After ten months of employment, I finally learned to stop being bullied by drug-dealing, suburban kids who were half my age. I stopped letting my white shirt wrinkle during my rainy twenty-mile bike commute (and two-hour-long BART ride) to work; I accepted that I had to be polite to the Republican clientele that wanted to know all the ridiculous details about which farm their fine fucking olives came from. Finally, when I got insurance and could afford medication, I was able to get the anger and paranoia out of my eyes.

I believed people were entering my apartment during this time. Mail from job interviews would come to me already opened in spite of my complaints to the mail service.

***

Now, I am a Licensed Marriage and Family Therapist who works in an inner-city psychiatric day program, primarily with warehoused individuals. Boy, did I find it difficult to return to my career after being warehoused? It was a real uphill battle. I even lost a per diem job at one point and nearly landed back on the streets.

And the survivor’s guilt really keeps me up some nights.

Don’t worry! I have learned my lesson about being an advocate. Additionally, I know better than to try to educate the public about the evils of stigma and mental health warehousing. Research says that this will only make the problem worse.

Sure, I feel bad that twenty years ago a woman was committed to squalor and I did nothing.  But I learned advocating for the mental health of the vulnerable needs to be done carefully, one case at a time. Alerting the press and crossing the police is a good way to lose your housing and end up destitute yourself. I learned first-hand about how arrogant my actions were when I thought it couldn’t happen to me.
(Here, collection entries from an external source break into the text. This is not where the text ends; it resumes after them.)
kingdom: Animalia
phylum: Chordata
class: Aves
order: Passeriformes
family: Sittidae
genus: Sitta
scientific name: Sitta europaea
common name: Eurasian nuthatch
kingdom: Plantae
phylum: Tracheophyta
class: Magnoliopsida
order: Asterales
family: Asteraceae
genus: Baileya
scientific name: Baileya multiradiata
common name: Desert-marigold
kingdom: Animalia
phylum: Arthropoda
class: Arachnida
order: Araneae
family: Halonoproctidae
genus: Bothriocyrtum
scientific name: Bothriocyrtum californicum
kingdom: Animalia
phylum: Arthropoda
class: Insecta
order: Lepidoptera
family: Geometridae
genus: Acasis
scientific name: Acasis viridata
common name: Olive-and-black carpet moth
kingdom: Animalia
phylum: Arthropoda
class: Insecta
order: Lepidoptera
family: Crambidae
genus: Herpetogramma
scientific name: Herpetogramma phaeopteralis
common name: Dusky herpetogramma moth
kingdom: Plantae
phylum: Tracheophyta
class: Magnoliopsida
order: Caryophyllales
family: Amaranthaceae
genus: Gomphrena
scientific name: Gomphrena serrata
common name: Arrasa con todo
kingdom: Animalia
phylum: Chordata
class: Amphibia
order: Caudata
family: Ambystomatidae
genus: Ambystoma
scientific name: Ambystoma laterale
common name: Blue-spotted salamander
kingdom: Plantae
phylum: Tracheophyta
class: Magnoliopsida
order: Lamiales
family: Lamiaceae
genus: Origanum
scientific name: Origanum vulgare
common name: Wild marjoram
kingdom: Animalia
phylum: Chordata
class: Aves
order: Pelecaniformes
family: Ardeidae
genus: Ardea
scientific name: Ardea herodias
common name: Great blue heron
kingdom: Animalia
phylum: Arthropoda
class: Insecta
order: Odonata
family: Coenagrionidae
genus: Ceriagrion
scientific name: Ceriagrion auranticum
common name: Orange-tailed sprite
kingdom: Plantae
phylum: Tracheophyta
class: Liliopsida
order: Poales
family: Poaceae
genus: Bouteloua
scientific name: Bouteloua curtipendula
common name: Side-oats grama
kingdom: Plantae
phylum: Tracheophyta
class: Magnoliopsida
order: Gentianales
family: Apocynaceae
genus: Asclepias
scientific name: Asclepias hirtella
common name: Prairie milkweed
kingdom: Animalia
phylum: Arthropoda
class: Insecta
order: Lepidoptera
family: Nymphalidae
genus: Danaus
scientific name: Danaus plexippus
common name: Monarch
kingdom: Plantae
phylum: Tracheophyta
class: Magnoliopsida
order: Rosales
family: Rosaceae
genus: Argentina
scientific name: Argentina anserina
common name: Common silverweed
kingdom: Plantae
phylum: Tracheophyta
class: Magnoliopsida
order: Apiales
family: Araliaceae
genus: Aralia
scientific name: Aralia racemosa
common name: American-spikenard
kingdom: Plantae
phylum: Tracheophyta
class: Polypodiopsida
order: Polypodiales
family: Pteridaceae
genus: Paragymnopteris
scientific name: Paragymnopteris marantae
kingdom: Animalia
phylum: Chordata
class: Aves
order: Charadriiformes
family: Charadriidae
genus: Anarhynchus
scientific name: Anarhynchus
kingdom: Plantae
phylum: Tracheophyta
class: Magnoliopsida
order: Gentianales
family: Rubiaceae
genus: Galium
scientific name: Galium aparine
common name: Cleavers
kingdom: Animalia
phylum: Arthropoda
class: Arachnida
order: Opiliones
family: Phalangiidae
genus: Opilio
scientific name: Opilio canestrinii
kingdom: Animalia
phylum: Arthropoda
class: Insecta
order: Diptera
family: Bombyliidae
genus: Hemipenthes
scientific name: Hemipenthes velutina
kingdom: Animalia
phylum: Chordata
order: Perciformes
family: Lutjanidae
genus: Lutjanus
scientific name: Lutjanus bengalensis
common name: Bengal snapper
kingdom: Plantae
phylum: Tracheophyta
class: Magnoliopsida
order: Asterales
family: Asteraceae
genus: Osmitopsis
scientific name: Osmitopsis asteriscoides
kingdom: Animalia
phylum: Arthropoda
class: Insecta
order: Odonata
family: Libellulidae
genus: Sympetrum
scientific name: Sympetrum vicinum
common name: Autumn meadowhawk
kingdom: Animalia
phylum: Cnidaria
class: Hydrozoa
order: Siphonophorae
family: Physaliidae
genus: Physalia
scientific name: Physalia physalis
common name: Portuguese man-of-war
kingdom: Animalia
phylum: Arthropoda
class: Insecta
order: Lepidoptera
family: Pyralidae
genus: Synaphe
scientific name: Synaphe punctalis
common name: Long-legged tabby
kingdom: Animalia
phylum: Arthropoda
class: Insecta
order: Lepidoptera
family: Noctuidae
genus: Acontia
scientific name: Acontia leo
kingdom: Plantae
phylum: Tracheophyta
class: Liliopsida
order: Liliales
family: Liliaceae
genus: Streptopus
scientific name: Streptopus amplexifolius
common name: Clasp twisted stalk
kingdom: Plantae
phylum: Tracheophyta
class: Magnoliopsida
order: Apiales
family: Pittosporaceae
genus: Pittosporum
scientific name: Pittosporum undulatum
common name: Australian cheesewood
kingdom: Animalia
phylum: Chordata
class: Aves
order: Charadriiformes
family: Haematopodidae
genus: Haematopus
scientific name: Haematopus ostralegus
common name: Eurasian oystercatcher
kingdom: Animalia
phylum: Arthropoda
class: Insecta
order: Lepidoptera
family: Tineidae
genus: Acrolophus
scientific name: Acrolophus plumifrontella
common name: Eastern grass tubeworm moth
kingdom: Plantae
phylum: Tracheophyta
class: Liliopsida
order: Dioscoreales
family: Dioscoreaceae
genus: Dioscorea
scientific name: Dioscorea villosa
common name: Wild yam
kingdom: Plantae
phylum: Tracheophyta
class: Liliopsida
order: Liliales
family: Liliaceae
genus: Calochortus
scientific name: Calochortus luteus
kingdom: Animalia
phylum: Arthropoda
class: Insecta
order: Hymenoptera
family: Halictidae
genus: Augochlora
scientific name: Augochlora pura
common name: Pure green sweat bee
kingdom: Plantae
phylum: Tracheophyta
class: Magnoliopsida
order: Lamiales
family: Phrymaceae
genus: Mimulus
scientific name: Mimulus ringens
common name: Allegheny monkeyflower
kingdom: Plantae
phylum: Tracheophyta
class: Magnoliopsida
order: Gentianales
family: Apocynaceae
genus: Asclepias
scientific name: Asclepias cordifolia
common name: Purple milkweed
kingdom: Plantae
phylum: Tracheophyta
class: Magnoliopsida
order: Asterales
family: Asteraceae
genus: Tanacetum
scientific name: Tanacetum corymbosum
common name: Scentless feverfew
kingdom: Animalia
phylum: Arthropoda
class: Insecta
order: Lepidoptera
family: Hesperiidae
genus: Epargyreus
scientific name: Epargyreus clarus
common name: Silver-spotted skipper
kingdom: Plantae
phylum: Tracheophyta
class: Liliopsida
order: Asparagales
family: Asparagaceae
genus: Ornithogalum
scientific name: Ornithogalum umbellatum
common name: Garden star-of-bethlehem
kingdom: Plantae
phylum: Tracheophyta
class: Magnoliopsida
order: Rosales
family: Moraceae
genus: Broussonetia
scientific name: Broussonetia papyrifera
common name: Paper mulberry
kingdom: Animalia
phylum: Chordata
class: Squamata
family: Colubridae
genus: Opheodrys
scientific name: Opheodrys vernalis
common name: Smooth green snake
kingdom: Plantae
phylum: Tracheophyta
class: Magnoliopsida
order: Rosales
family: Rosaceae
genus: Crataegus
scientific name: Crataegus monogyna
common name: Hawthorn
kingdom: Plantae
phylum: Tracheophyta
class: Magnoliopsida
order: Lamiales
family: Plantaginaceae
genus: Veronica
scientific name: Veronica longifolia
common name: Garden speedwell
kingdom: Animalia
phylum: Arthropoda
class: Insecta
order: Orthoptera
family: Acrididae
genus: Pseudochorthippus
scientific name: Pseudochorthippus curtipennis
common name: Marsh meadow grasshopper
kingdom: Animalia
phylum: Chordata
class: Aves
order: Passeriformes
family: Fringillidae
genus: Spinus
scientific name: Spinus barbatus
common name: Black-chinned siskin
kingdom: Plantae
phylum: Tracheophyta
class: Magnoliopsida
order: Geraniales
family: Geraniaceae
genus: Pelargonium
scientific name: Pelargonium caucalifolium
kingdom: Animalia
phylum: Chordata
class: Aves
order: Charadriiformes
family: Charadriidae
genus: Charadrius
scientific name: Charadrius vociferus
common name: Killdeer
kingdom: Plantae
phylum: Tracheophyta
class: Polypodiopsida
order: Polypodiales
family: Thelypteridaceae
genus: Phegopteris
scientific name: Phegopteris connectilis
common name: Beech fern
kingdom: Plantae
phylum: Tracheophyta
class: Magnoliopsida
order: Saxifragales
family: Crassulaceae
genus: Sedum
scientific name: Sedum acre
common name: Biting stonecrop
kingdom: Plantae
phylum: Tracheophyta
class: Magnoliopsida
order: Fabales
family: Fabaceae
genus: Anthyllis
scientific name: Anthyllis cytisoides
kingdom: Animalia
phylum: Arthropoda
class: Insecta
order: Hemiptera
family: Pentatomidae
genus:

In these days of escalating disparities, I am grateful now to respectfully extend my therapy skills this forgotten about population which is growing exponentially in our local homeless encampments, our flooded shelters, board and care homes, our county jails and over-crowded prisons. When I think of all I went through and still go through because I was warehoused for one month, I am amazed to see people come back and do better and better. There is a lot to know and respect about them. It is important for social workers just starting out to learn from them. They know an awful lot about their situation.

I think in this era, losing housing could happen to many of us. Try attaching schizophrenia to your name and see how many people stick around to support you and listen to your woes. Some days I come home distressed that I cannot do more to help, but over the last sixteen years I have learned how to share my story and develop programs that do help people. I am extremely lucky!